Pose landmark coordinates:
■ ■ ■ ■
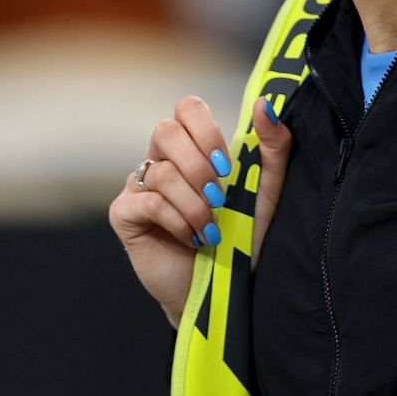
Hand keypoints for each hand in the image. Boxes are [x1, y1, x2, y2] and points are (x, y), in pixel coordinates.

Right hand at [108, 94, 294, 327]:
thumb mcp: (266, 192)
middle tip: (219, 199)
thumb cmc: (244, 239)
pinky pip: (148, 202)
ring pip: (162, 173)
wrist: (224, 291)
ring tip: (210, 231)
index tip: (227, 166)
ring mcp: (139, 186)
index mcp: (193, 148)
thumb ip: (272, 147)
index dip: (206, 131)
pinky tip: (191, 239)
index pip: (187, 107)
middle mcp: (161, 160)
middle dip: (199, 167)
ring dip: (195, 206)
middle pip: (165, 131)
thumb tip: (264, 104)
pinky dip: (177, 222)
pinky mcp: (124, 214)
■ ■ ■ ■
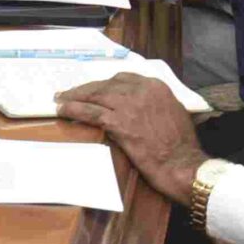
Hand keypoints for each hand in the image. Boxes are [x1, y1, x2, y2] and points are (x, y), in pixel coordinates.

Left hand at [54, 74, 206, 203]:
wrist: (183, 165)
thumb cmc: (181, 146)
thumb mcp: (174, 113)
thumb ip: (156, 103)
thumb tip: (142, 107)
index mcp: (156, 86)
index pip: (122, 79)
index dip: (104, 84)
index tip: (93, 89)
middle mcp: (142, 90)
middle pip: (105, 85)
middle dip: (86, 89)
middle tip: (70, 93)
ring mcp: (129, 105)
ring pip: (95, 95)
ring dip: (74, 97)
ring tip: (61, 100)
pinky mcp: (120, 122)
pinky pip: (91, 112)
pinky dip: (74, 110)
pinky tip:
■ ■ ■ ■
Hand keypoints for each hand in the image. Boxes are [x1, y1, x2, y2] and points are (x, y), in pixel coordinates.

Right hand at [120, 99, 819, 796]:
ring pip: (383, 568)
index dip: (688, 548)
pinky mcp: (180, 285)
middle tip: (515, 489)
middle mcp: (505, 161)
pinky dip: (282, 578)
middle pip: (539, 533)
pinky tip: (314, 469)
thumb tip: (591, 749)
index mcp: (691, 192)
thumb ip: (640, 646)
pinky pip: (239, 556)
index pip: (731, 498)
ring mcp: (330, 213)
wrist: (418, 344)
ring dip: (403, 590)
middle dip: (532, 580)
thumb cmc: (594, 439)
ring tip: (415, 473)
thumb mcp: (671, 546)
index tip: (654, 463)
■ ■ ■ ■
Required work – Tell how many lines in the data contain the word "thumb", answering with that number and no other text.

Written solution – 12